Si el pueblo quisiera –ahora que el pueblo a través de los partidos políticos puede manifestarse en contra de esto y de aquello- obligaría, con su actitud de protesta, a que nadie le modificase sus peculiaridades arquitectónicas, sus rincones más bellos, sus monumentos más queridos, que son los que dan diversidad y peculiaridad a nuestras villas y aldeas. Obligaría a sus alcaldes, que hacen casi siempre la vista gorda a estos ataques desconsiderados a nuestra riqueza monumental e histórica, a prohibir la demolición de una casona, de una torre, de un palacio o de una simple casa popular, llena de encanto y de valor. No ocurriría lo que ha pasado recientemente en San Vicente de la Barquera que, sin solicitar permiso de nadie, ni avisar a la autoridad competente, se derriba una de las casonas más singulares del centro de la villa, sin tener el más mínimo respeto al conjunto monumental de la misma, acudiendo al fácil determinismo de los hechos consumados y no respetando para nada la orden oficial, cuando la autoridad por sí misma se entera, de detener la demolición del noble edificio. O tampoco se plantearía el caso de derrumbar la casa de los Bustamante, en Santiago de Cartes, a pesar de la advertencia repetida al Ayuntamiento de que es responsable, por ley, de que no se toquen los edificios de carácter artístico de más de cien años, sin permiso de Bellas Artes.
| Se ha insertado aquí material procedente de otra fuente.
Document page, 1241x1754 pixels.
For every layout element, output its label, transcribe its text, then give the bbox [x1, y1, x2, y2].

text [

Y todo esto sucede, porque los comités de los partidos políticos, representantes de las distintas tendencias, todas las cuales prometieron en sus programas la defensa de nuestro patrimonio histórico y artístico y ambiental –derechas o izquierdas, centros y extremos- permanecen totalmente indiferentes a la hora de defender los valores espirituales, los valores permanentes de una sociedad, que no se hace ahora, sino que viene de muy lejos, y son sus testimonios artísticos los que nos enlazan con ese pasado al que nuestro presente es deudor, por mucho que pretendamos marginarlo.
Nadie ha organizado todavía una manifestación popular en defensa de nuestros valores monumentales que se están destruyendo ante la indiferencia general. Estamos ahora muy ocupados, en reclamar la mayor parte de nuestros derechos materiales y no parece existe tiempo ni ganas de preocuparnos por cosas que la mayor parte de la gente considera como intrascendentes. Está bien; sigamos así, dejemos paso libre a la máquina destructora de todo lo que representa un anhelo despegado de nuestras más acuciantes necesidades corporales. Con ello, sólo haremos rubricar, una vez más, la firma de una sociedad que ha perdido el norte y la brújula en el equilibrio de las tendencias humanas(105).
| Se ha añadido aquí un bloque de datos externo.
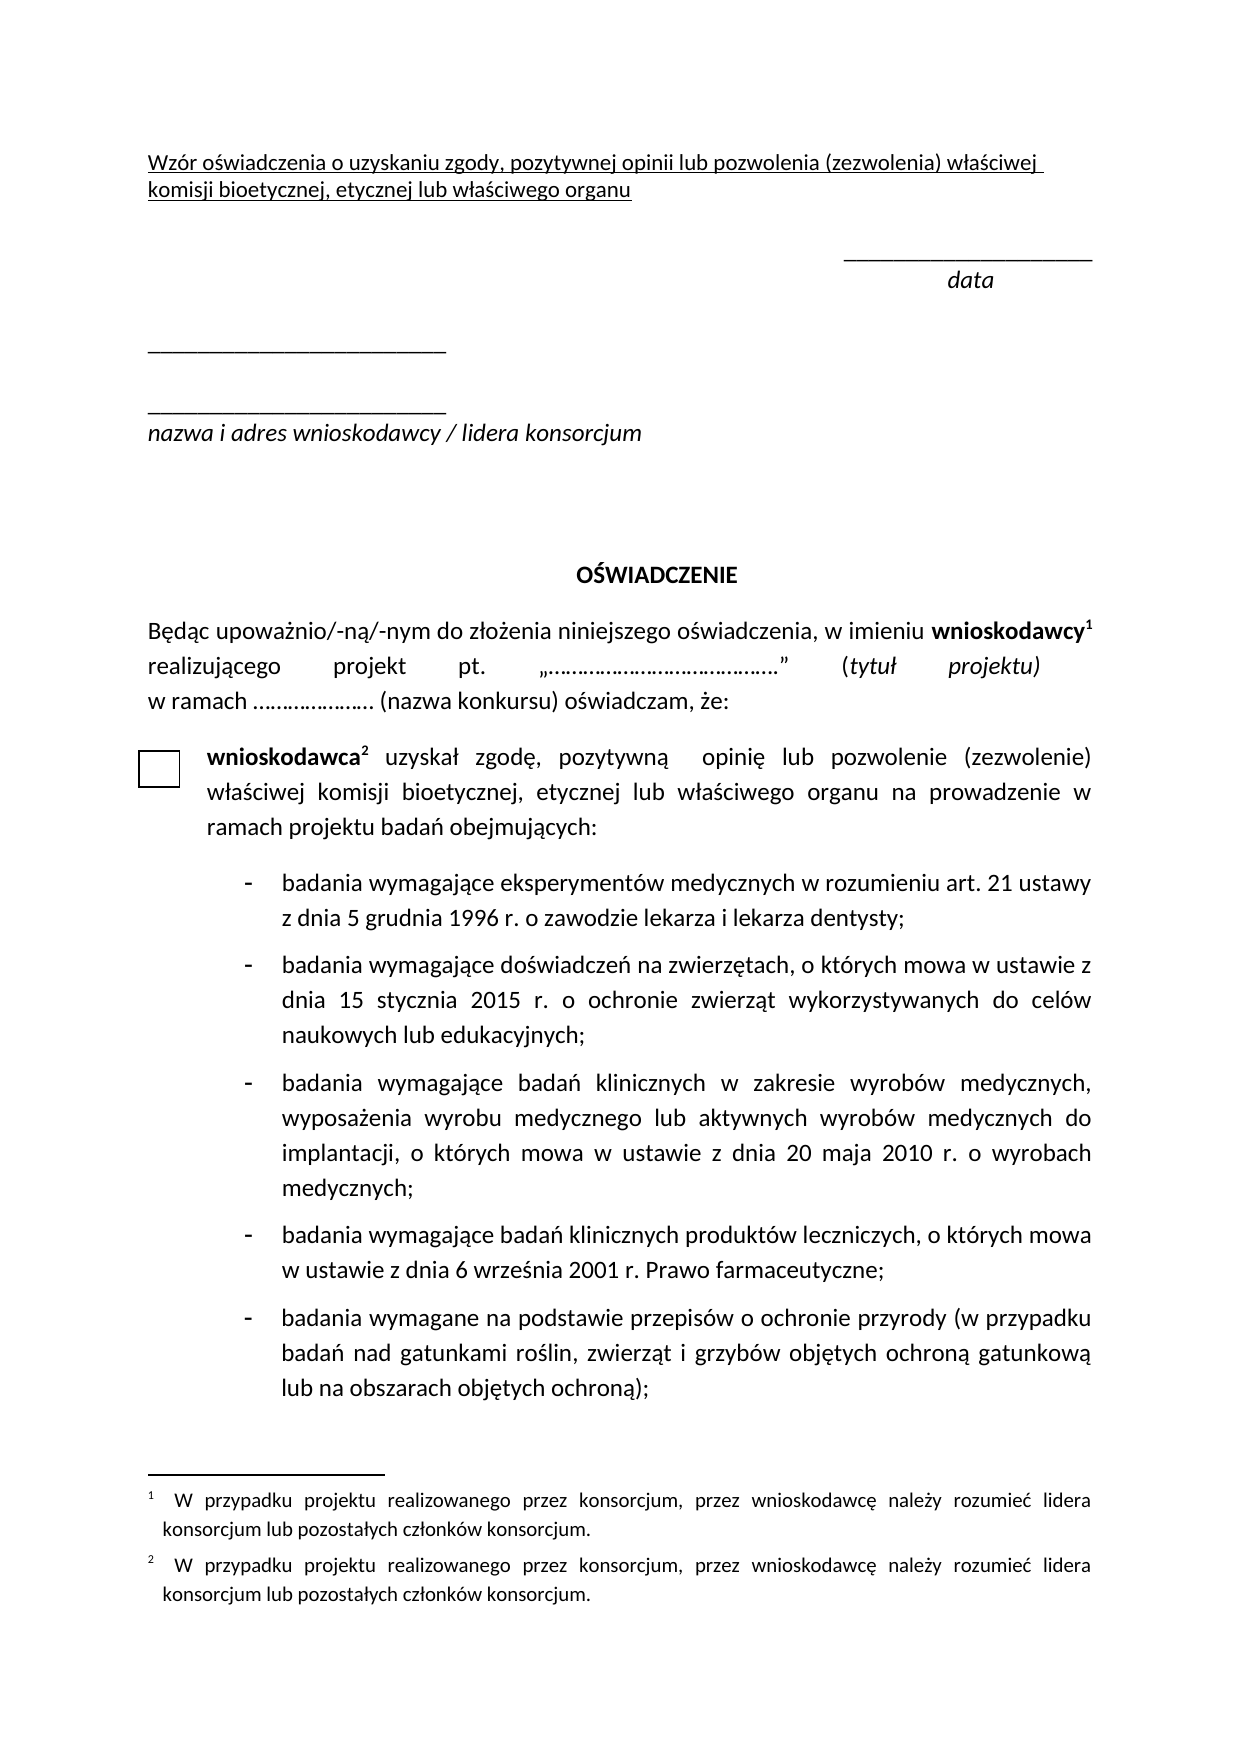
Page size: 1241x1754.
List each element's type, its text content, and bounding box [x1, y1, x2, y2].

list ________________________ [148, 387, 1093, 417]
text wnioskodawca uzyskał zgodę, pozytywną opinię lub pozwolenie (zezwolenie) właściwej komisji bioetycznej, etycznej lub właściwego organu na prowadzenie w ramach projektu badań obejmujących: [207, 741, 1093, 842]
list badania wymagane na podstawie przepisów o ochronie przyrody (w przypadku badań nad gatunkami roślin, zwierząt i grzybów objętych ochroną gatunkową lub na obszarach objętych ochroną); [244, 1302, 1093, 1402]
list badania wymagające badań klinicznych w zakresie wyrobów medycznych, wyposażenia wyrobu medycznego lub aktywnych wyrobów medycznych do implantacji, o których mowa w ustawie z dnia 20 maja 2010 r. o wyrobach medycznych; [244, 1067, 1093, 1202]
list badania wymagające eksperymentów medycznych w rozumieniu art. 21 ustawy z dnia 5 grudnia 1996 r. o zawodzie lekarza i lekarza dentysty; [244, 867, 1093, 932]
list badania wymagające badań klinicznych produktów leczniczych, o których mowa w ustawie z dnia 6 września 2001 r. Prawo farmaceutyczne; [244, 1219, 1093, 1285]
list nazwa i adres wnioskodawcy / lidera konsorcjum [148, 417, 1093, 448]
text OŚWIADCZENIE [221, 559, 1093, 590]
list ________________________ [148, 326, 1093, 356]
list badania wymagające doświadczeń na zwierzętach, o których mowa w ustawie z dnia 15 stycznia 2015 r. o ochronie zwierząt wykorzystywanych do celów naukowych lub edukacyjnych; [244, 949, 1093, 1050]
list data [178, 265, 1093, 295]
text Wzór oświadczenia o uzyskaniu zgody, pozytywnej opinii lub pozwolenia (zezwolenia) właściwej komisji bioetycznej, etycznej lub właściwego organu [148, 148, 1093, 204]
text Będąc upoważnio/-ną/-nym do złożenia niniejszego oświadczenia, w imieniu wnioskodawcy realizującego projekt pt. „………………………………….” (tytuł projektu) w ramach ………………… (nazwa konkursu) oświadczam, że: [148, 615, 1093, 716]
text ____________________ [221, 234, 1093, 265]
(105) Nota actual: Fue otra llamada al pueblo para que no tolerase los ataques desconsiderados a su patrimonio artístico y cultural. Esta insistencia, por mi parte, en este problema, era debido a que indudablemente existía, y mi cargo de Consejero provincial de Bellas Artes, me obligaba a ello. Tal vez, en este primer decenio del siglo XXI, la situación es indudablemente más responsable y sensata en cuanto se refiere al patrimonio monumental, pero, desgraciadamente, el natural ha sido salvajemente agredido con las construcciones urbanísticas en las costas, ciudades y campos; y ello ha ocasionado un verdadero ataque, difícilmente reparable. Y esto viene a culminarse con la irreflexiva decisión de nuestro gobierno regional de dar suelta a la implantación de más de 750 aerogeneradores, que, si Dios no lo remedia, acabarán con el paisaje y lógicamente con el turismo rural y con la tranquilidad de nuestros valles. ¡Ánimo, queridos regidores del ejecutivo. . . y ayuntamientos! ¡A por los 3.000!